John Hopkinson

John Hopkinson born in 1849, was the eldest son of a Manchester engineer of the same name who had married the daughter of a prosperous cotton spinner. There were thirteen children by the marriage, of whom ten reached maturity (five sons and five daughters).

He won a mathematical scholarship to Trinity College, Cambridge and whilst studying for the mathematics tripos he worked concurrently for a BSc at London University. In Cambridge he was coached by E.J.Routh, emerging in 1871 as Senior Wrangler. He was captain of the boat club and also won the mile race in the athletics sports.

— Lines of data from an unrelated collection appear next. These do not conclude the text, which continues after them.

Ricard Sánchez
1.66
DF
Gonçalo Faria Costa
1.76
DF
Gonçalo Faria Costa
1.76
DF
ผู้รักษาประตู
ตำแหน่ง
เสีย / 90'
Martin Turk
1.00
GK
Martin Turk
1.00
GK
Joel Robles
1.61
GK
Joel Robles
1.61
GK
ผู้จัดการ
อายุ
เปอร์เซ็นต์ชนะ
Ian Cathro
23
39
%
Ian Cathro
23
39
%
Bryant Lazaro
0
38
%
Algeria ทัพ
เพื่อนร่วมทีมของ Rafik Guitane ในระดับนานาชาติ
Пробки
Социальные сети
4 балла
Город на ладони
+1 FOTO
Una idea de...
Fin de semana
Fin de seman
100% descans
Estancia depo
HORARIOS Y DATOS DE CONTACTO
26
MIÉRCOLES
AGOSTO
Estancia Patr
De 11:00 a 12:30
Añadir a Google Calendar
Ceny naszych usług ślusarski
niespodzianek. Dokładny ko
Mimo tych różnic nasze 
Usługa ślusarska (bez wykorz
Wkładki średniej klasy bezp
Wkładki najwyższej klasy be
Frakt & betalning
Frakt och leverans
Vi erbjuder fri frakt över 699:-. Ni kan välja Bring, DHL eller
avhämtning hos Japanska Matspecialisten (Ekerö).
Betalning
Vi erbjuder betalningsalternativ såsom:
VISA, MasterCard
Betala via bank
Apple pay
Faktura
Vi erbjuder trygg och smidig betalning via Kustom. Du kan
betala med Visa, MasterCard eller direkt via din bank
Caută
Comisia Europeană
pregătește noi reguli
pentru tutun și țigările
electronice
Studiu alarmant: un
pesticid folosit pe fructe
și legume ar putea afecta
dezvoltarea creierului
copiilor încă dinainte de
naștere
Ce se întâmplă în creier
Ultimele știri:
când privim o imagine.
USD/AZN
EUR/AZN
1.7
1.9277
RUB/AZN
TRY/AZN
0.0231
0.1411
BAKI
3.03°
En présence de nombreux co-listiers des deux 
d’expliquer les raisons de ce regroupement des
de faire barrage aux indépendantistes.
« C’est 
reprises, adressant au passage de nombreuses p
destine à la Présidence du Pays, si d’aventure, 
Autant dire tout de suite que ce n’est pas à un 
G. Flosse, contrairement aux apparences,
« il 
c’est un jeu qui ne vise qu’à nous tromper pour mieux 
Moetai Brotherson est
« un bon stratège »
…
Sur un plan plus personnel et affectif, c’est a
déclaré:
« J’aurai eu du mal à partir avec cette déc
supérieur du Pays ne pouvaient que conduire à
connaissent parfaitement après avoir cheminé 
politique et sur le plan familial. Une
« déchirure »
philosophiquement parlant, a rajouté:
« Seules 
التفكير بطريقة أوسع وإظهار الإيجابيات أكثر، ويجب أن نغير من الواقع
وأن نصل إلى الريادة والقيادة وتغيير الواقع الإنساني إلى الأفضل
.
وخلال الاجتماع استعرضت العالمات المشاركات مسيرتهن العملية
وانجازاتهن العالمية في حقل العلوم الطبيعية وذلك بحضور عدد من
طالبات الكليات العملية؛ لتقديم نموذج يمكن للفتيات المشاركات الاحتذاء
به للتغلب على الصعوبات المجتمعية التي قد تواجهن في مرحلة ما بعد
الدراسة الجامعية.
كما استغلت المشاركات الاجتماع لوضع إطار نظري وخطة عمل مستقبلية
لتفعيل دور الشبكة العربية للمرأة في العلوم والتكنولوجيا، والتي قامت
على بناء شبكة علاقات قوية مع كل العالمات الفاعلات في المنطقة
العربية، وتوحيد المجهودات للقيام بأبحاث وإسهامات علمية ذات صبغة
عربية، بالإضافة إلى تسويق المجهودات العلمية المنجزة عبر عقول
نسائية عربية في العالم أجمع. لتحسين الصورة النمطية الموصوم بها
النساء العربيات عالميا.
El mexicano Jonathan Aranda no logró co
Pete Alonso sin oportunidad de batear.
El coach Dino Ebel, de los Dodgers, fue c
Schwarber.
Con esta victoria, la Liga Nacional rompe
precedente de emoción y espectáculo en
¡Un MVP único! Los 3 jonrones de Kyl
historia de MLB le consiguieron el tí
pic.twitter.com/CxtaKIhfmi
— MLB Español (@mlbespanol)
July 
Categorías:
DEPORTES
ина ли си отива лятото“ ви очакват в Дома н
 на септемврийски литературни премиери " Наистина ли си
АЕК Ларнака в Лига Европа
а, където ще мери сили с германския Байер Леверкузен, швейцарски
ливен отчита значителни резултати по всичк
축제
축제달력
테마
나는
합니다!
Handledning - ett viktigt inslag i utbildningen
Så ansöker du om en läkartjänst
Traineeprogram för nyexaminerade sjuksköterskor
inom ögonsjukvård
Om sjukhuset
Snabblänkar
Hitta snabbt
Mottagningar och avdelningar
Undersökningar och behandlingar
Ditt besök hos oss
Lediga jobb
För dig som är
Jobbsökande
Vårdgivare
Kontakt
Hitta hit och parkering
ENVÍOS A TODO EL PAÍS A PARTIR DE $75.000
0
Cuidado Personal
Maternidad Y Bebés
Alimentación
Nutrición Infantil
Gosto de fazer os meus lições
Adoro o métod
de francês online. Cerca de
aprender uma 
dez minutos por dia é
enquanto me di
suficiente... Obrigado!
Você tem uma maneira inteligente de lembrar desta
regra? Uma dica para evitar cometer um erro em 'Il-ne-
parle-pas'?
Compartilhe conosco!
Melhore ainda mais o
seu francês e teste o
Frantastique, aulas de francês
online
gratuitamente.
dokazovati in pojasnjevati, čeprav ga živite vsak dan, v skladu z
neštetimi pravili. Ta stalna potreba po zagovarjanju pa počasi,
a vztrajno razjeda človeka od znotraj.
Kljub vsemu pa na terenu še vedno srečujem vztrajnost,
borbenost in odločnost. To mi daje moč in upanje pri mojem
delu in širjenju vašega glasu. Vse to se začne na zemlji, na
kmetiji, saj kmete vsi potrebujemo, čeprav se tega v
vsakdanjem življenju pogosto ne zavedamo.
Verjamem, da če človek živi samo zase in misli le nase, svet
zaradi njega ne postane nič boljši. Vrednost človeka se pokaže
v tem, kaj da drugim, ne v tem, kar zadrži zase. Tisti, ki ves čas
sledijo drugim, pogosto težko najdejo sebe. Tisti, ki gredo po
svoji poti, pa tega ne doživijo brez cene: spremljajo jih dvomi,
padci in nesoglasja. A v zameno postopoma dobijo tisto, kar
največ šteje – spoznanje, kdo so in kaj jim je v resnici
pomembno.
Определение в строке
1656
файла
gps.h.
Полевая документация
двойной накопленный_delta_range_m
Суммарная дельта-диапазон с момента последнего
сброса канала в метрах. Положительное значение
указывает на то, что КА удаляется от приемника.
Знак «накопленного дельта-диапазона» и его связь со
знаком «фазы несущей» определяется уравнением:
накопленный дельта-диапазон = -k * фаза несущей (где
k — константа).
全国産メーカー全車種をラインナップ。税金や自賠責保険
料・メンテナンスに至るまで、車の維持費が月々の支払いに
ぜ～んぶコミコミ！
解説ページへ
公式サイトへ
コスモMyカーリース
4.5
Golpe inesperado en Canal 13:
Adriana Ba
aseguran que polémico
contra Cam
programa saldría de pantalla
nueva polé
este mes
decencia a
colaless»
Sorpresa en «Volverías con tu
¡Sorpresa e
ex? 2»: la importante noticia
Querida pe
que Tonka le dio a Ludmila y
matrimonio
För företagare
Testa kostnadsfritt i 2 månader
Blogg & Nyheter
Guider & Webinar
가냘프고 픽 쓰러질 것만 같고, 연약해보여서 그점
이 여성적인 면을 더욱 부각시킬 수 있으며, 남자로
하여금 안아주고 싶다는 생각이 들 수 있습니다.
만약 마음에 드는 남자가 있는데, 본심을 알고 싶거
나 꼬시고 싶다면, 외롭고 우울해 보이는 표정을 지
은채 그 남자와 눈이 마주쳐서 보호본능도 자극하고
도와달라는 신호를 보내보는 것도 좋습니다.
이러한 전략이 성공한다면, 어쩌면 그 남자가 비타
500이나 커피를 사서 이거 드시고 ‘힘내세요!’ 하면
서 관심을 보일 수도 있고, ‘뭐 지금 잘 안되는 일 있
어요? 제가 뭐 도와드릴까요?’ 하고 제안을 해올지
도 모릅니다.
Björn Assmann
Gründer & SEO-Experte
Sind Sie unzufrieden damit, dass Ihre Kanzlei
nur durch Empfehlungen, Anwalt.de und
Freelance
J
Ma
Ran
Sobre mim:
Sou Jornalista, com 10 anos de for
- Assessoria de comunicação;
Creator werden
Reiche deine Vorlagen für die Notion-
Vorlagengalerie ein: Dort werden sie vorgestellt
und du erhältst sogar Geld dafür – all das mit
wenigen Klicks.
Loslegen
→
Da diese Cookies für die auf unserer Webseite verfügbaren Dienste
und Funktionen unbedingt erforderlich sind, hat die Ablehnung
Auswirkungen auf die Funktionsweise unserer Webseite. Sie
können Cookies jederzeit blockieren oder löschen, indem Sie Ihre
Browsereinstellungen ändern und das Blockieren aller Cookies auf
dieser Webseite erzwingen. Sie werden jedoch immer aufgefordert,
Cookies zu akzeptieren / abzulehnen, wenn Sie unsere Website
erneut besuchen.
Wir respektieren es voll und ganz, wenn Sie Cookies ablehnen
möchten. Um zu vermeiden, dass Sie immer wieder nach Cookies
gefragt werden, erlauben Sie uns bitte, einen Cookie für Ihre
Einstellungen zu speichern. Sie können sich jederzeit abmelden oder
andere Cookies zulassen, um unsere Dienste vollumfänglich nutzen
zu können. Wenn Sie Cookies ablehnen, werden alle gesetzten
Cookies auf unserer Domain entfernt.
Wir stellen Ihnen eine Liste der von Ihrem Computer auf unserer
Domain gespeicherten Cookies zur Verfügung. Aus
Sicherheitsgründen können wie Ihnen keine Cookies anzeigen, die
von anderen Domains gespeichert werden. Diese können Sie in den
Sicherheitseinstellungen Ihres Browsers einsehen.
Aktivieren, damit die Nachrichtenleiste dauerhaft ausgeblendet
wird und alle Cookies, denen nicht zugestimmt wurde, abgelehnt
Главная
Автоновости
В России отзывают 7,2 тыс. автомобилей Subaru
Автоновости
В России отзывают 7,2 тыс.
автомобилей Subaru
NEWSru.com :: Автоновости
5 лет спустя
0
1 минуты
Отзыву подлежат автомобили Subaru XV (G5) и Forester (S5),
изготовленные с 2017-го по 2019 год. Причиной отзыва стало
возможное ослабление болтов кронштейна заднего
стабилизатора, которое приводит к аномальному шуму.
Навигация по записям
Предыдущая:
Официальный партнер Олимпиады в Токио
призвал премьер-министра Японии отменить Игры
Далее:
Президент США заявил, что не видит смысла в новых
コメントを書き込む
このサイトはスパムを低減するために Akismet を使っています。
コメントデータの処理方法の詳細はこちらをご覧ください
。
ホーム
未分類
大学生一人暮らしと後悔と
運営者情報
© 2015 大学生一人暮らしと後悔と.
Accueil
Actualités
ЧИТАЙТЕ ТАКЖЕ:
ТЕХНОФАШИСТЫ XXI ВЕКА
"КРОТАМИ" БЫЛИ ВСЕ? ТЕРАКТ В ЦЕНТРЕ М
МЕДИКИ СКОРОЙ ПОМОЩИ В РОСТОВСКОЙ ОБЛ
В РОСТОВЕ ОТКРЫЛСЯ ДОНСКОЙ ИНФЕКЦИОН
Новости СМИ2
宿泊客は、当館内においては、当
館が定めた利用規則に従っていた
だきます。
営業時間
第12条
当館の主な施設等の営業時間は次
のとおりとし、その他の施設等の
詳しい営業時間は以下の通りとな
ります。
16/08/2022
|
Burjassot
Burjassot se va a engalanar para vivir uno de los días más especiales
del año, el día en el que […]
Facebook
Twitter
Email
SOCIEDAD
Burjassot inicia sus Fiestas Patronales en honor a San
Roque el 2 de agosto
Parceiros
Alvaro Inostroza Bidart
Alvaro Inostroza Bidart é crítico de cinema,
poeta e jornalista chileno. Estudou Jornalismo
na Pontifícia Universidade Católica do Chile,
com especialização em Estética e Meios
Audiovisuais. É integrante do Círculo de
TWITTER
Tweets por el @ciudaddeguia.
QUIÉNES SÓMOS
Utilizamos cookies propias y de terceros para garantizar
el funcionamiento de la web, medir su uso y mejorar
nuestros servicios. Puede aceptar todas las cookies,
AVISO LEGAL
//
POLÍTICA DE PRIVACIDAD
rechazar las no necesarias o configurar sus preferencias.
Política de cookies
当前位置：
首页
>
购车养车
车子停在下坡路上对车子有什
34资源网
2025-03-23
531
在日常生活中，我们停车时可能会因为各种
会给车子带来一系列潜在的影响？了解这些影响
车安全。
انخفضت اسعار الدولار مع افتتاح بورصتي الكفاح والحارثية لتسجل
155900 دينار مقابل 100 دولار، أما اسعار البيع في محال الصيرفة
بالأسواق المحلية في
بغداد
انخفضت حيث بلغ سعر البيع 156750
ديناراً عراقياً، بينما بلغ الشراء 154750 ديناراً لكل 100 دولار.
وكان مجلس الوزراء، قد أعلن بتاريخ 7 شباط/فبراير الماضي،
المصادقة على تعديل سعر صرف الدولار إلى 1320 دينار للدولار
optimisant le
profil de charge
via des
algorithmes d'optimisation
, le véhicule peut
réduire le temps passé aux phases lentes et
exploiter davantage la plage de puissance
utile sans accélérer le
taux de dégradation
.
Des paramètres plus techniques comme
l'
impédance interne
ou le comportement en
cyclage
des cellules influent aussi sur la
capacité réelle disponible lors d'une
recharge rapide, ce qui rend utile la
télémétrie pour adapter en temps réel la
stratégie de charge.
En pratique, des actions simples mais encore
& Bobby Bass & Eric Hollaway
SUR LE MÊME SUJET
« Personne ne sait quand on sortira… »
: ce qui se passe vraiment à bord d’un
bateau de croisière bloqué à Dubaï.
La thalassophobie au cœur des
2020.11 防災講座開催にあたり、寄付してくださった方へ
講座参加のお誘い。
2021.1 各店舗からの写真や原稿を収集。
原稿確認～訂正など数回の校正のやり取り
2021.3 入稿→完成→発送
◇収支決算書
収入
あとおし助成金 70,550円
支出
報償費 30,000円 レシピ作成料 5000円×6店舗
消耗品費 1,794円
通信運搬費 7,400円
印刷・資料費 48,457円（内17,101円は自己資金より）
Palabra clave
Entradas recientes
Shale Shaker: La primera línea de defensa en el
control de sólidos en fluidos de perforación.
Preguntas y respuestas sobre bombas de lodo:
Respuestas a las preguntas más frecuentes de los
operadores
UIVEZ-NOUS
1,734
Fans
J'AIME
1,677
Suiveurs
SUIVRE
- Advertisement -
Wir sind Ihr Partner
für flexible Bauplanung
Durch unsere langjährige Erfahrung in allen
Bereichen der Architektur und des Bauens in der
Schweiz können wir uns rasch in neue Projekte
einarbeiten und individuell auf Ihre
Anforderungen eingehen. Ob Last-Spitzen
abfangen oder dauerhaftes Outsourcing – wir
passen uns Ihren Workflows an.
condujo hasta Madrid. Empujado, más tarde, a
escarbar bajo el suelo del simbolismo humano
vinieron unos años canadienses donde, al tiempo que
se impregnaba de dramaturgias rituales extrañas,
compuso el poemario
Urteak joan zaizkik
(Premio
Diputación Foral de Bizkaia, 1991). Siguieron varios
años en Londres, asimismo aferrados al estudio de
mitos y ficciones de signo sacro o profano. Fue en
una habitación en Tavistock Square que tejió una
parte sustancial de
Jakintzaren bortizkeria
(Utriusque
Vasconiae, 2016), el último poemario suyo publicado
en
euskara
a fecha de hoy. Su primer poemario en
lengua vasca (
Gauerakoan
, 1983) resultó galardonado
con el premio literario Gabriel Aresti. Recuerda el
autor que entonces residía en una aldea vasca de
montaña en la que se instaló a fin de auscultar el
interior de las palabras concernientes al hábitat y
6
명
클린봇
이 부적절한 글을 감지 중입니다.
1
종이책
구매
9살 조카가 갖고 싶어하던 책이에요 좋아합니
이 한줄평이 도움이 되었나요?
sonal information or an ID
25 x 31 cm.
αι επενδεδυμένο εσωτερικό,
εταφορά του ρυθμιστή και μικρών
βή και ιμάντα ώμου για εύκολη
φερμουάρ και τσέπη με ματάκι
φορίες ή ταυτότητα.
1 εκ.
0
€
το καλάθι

On leaving Cambridge he started work in his father's factory until he was appointed manager of the optical works of Chance Brothers, glass makers and lighthouse engineers of Birmingham in 1872. He married Evelyn Oldenburg, with whom he had been in love since his undergraduate days. He converted two of the rooms in his house into laboratories and there conducted experiments in electricity and magnetism for which he was elected a Fellow of the Royal Society in 1878.

In 1877 he moved to London as a consulting engineer. By this time there were three children, Bertram, the eldest, having been born in 1874. Money was short but he soon built up a lucrative practice in the law courts as an expert witness on patents and other scientific matters.

His work brought him into contact with most of the leaders of science and industry. Visitors to his house on Wimbledon Common included Lord and Lady Kelvin, Sir Benjamin Baker, builder of the Forth Bridge and the Assouan Dam and Sir William Crookes, the chemist.

When James Stuart, the first Professor of Mechanism and Applied Mechanics in Cambridge resigned, he tried to persuade Hopkinson to take his place, but he said he had too many commitments to take it on. Instead he became Professor of Electrical Engineering in King's College London.

However he continued to take an interest in Cambridge and accepted an invitation to become a member of the Enquiry Syndicate appointed to look into the crisis over the engineering workshop at Cambridge. He died in 1898 in a mountaineering accident in Switzerland, together with one of his sons and two of his three daughters.